§ TASK: What you give back should be exactly the lines from the one with "206: (1529, 132)" through the final line of the material, pictures removed; please add nothing.

Segment Open

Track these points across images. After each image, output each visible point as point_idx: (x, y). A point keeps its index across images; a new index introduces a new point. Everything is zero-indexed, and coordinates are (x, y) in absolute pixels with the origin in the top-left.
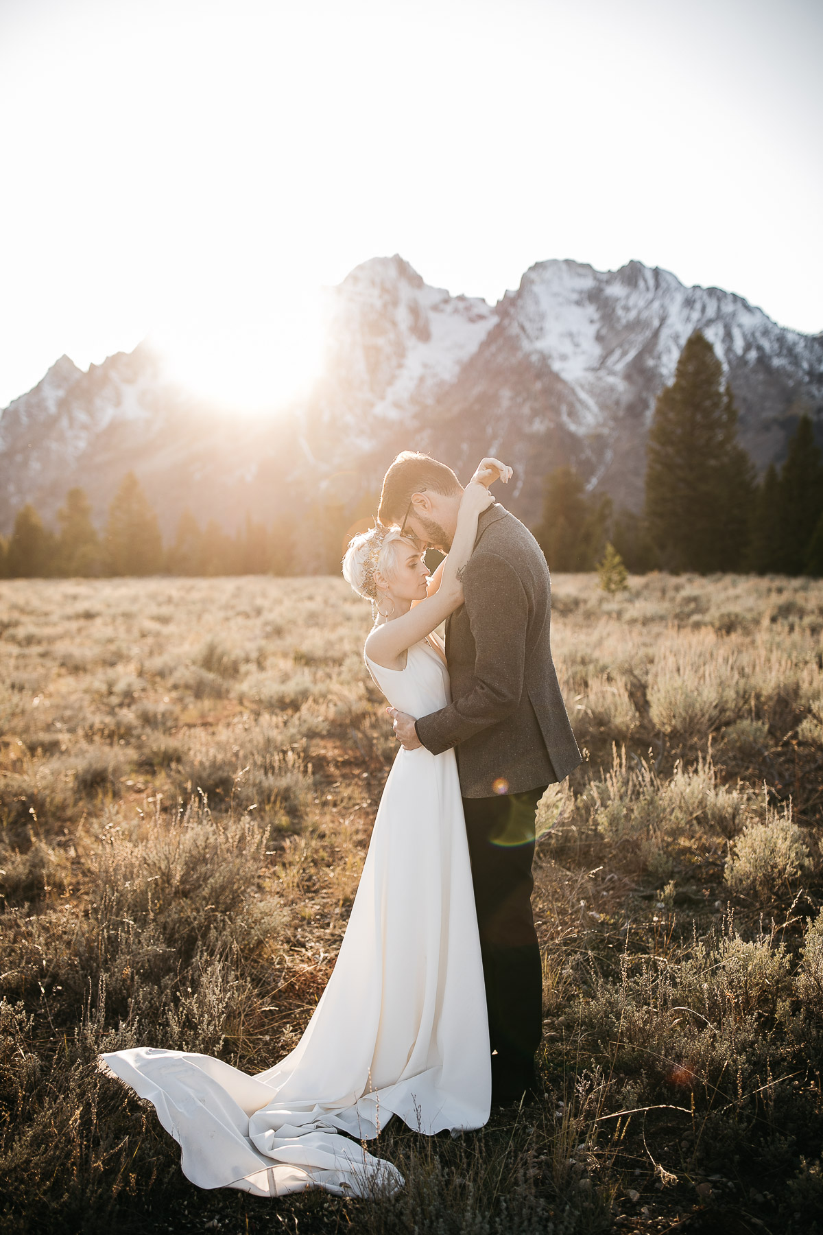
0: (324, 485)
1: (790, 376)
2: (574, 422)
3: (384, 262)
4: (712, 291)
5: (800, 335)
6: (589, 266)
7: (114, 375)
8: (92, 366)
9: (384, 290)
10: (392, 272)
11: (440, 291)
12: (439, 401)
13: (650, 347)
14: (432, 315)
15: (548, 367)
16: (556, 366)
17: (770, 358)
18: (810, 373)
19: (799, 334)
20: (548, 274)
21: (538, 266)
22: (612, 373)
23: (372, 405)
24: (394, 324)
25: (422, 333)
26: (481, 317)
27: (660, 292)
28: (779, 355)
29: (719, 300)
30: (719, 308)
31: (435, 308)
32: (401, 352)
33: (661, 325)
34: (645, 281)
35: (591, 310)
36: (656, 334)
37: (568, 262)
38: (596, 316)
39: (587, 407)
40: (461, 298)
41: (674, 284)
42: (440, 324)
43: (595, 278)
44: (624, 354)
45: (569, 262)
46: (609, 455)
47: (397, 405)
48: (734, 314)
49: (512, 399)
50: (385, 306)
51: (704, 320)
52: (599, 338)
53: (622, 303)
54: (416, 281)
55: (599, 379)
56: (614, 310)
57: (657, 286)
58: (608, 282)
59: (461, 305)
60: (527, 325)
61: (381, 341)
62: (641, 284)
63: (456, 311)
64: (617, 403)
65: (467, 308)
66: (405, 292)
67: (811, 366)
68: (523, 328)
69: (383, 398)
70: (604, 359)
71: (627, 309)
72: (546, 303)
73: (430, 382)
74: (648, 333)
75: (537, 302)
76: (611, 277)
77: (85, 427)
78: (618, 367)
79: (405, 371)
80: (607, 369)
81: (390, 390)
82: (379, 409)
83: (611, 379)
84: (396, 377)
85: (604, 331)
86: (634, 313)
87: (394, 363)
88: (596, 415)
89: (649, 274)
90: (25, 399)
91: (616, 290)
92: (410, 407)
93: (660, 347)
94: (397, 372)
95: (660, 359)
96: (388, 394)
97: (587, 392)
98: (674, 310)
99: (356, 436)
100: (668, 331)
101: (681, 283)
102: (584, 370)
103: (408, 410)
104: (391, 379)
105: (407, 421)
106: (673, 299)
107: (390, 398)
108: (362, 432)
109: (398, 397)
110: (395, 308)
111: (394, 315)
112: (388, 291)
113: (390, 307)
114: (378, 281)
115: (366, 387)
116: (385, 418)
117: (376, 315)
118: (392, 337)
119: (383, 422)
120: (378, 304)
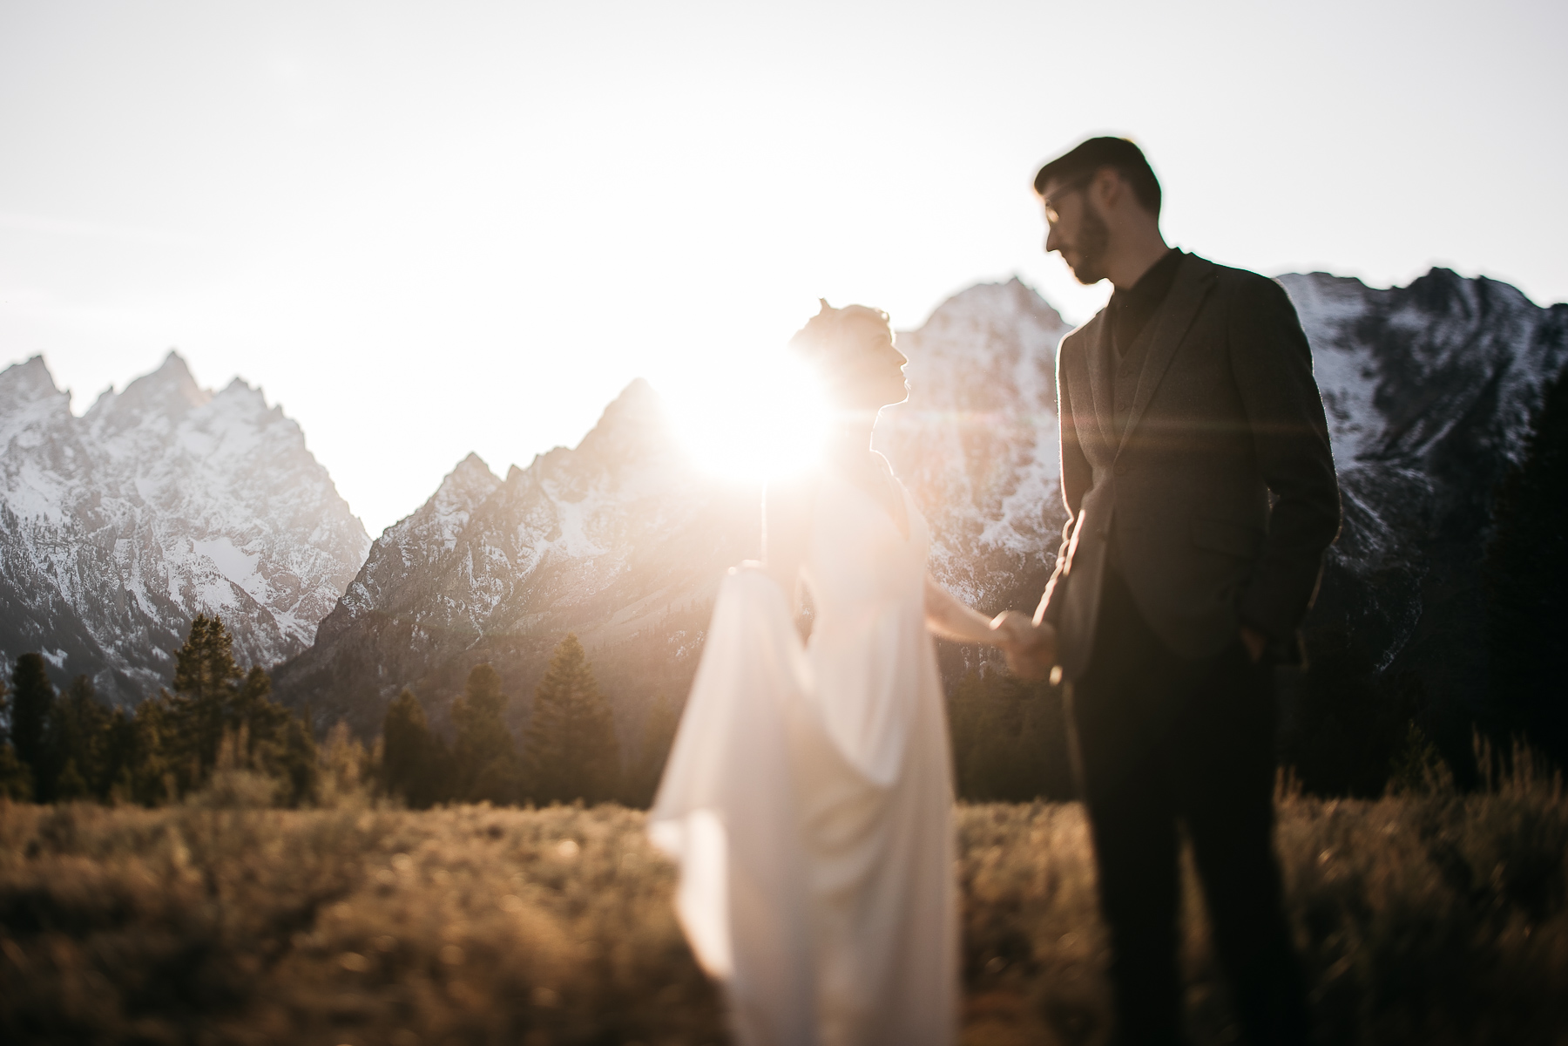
2: (1345, 553)
3: (991, 288)
6: (1354, 282)
7: (546, 485)
8: (514, 471)
9: (994, 335)
10: (1008, 305)
13: (1480, 414)
22: (1413, 463)
23: (979, 529)
24: (1014, 391)
27: (1491, 319)
33: (1499, 374)
34: (1462, 303)
35: (1363, 355)
36: (1492, 389)
37: (1315, 276)
38: (1374, 365)
39: (1369, 524)
41: (1516, 304)
43: (1367, 302)
44: (1433, 428)
45: (1321, 276)
46: (1415, 609)
47: (1021, 527)
50: (997, 360)
52: (1381, 402)
53: (1422, 340)
54: (1050, 318)
55: (1388, 473)
56: (1407, 352)
57: (1485, 312)
58: (1391, 309)
61: (990, 421)
62: (1456, 308)
64: (1424, 516)
66: (1032, 335)
69: (997, 517)
70: (1393, 438)
71: (1431, 350)
74: (1474, 391)
76: (1397, 297)
77: (500, 573)
78: (1423, 451)
79: (1034, 469)
80: (1401, 455)
81: (1008, 502)
82: (989, 535)
83: (1410, 473)
84: (1017, 479)
85: (1390, 390)
86: (1444, 357)
87: (1014, 456)
88: (1384, 537)
89: (1467, 290)
90: (407, 525)
91: (1409, 318)
92: (1043, 530)
93: (1500, 415)
94: (1021, 471)
95: (1501, 434)
96: (1006, 509)
97: (1366, 498)
98: (1521, 347)
99: (950, 582)
100: (1512, 386)
101: (1528, 303)
102: (1359, 458)
103: (1041, 536)
104: (1009, 483)
105: (1040, 555)
106: (1516, 331)
107: (1008, 515)
108: (963, 574)
109: (1022, 513)
110: (1013, 365)
111: (1011, 376)
112: (1001, 337)
113: (1006, 363)
114: (983, 321)
115: (968, 499)
116: (999, 552)
117: (981, 377)
118: (1009, 411)
119: (998, 556)
120: (985, 358)
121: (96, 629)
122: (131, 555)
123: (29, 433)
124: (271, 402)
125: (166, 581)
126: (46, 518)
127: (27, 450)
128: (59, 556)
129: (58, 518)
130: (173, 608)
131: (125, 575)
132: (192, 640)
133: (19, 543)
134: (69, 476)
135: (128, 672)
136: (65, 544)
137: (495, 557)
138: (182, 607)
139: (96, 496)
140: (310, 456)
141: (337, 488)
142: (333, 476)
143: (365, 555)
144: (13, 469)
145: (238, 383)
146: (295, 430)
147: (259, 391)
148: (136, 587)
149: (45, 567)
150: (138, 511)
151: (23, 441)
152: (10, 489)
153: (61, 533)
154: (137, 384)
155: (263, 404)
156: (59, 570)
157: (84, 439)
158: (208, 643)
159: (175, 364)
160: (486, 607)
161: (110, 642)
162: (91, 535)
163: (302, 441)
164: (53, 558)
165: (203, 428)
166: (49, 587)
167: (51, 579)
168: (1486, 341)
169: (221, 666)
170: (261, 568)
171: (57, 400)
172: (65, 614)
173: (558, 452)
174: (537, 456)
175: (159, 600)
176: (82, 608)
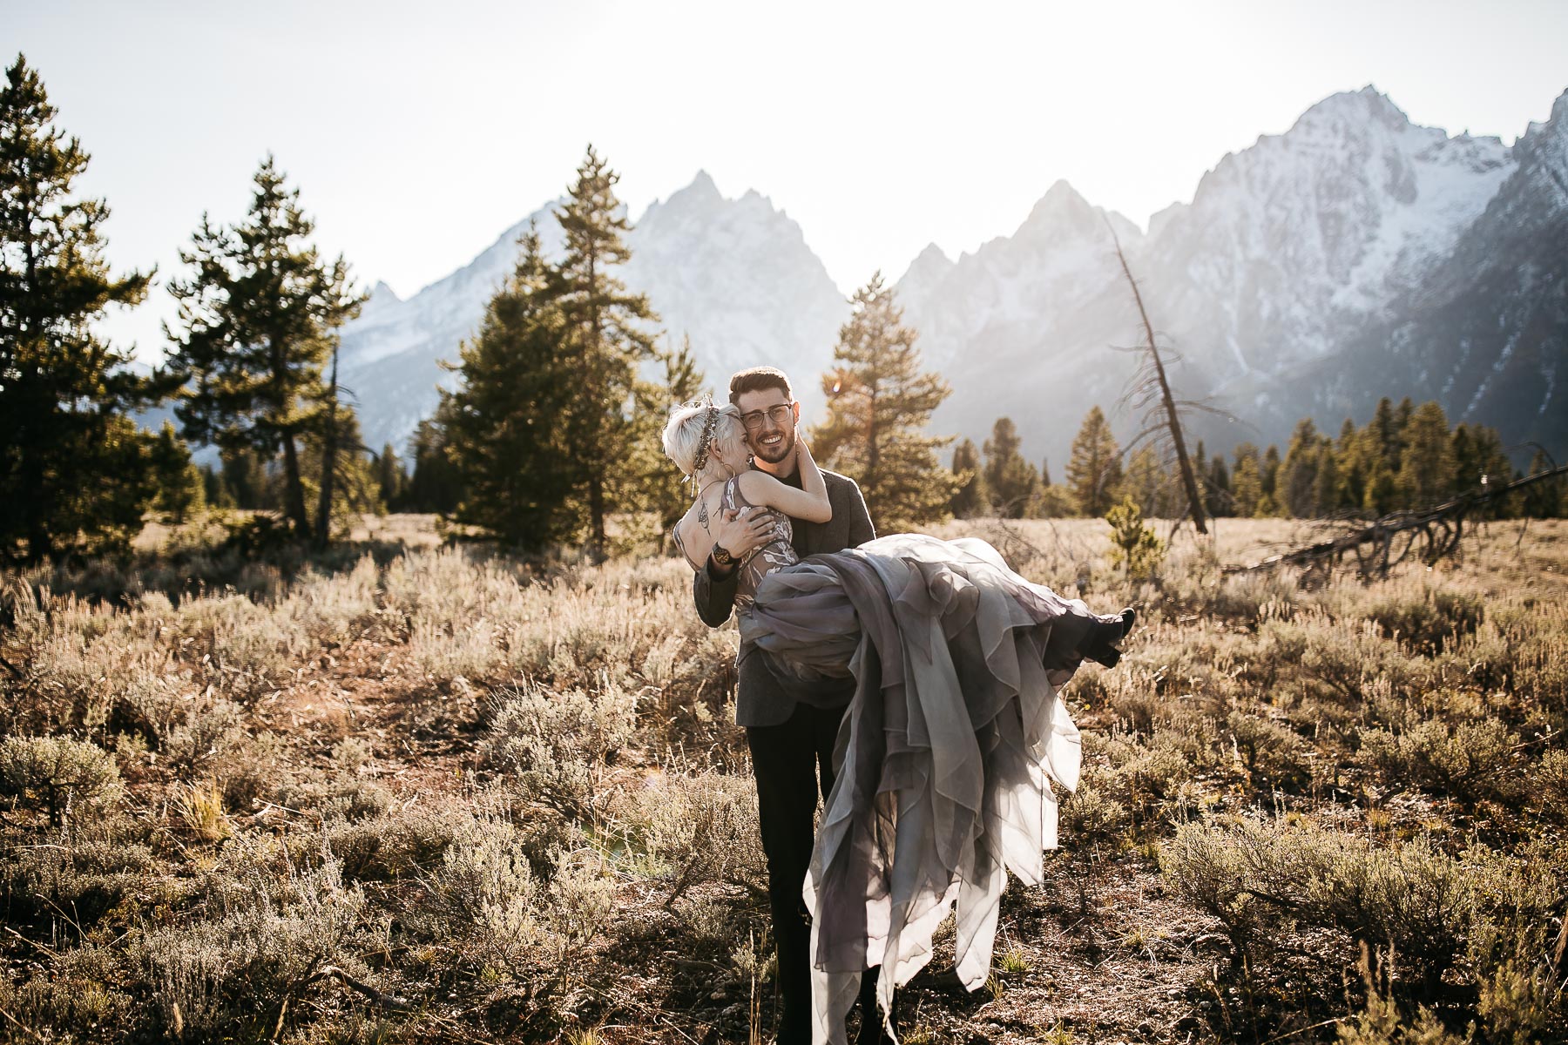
0: (1261, 400)
3: (1348, 98)
7: (990, 267)
8: (964, 255)
9: (1350, 137)
10: (1363, 112)
11: (1431, 131)
12: (1426, 284)
14: (1419, 166)
23: (1331, 293)
24: (1364, 182)
25: (1404, 191)
26: (1492, 164)
31: (1423, 157)
32: (1372, 219)
40: (1463, 139)
42: (1430, 178)
47: (1365, 291)
49: (1536, 276)
50: (1350, 158)
54: (1397, 121)
59: (1462, 150)
61: (1343, 206)
63: (1454, 158)
65: (1471, 153)
66: (1380, 137)
68: (1556, 176)
69: (1346, 283)
73: (1413, 258)
77: (954, 332)
79: (1377, 245)
81: (1355, 272)
82: (1341, 297)
84: (1364, 253)
87: (1362, 234)
92: (1383, 293)
94: (1367, 247)
96: (1353, 277)
99: (1307, 335)
103: (1382, 298)
104: (1357, 256)
105: (1380, 312)
107: (1355, 281)
108: (1316, 329)
109: (1367, 281)
110: (1364, 161)
111: (1362, 171)
112: (1355, 139)
113: (1357, 160)
114: (1340, 125)
115: (1322, 269)
116: (1347, 311)
117: (1337, 173)
118: (1360, 199)
119: (1346, 315)
120: (1341, 156)
124: (777, 207)
140: (807, 248)
142: (824, 262)
145: (752, 193)
146: (796, 228)
147: (768, 198)
154: (677, 197)
155: (771, 209)
159: (703, 179)
163: (801, 236)
165: (726, 228)
173: (999, 240)
174: (982, 245)
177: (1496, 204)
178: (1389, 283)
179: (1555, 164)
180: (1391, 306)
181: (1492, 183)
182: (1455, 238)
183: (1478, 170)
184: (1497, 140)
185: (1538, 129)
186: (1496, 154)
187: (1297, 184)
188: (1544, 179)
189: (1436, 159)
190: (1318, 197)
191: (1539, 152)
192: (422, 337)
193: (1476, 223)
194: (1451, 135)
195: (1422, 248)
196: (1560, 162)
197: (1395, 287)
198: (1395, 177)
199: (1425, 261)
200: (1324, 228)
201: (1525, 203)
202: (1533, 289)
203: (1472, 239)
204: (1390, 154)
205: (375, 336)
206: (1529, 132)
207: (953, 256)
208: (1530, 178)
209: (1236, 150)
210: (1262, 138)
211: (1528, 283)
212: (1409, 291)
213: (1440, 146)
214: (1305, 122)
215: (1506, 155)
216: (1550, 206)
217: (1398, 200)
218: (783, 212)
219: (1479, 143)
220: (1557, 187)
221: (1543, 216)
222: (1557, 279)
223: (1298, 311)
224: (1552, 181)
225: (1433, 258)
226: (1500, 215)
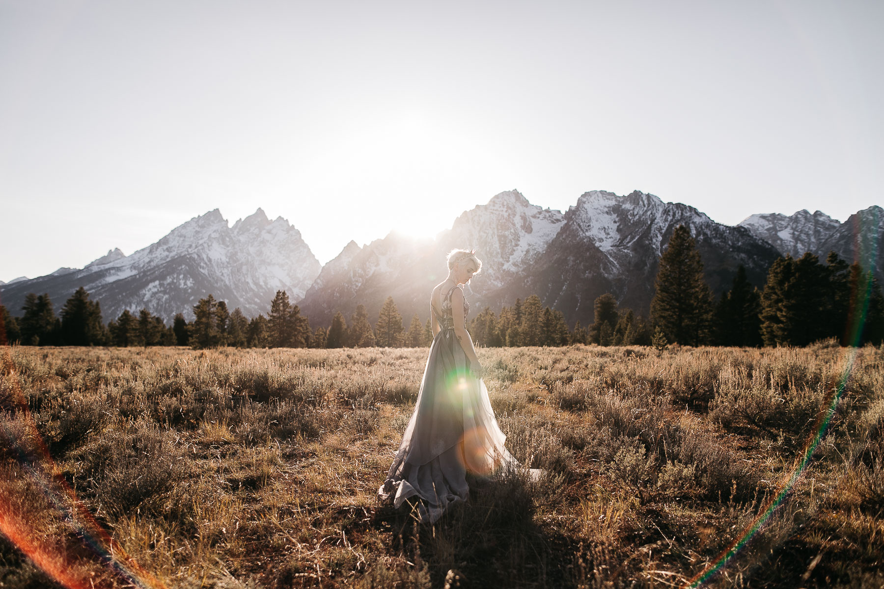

Segment Closed

§ OUTPUT BELOW:
206: (1529, 132)
207: (953, 256)
208: (1530, 178)
209: (1236, 150)
210: (1262, 138)
211: (1528, 283)
212: (1409, 291)
213: (1440, 146)
214: (1305, 122)
215: (1506, 155)
216: (1550, 206)
217: (1398, 200)
218: (783, 212)
219: (1479, 143)
220: (1557, 187)
221: (1543, 216)
222: (1557, 279)
223: (1298, 311)
224: (1552, 181)
225: (1433, 258)
226: (1500, 215)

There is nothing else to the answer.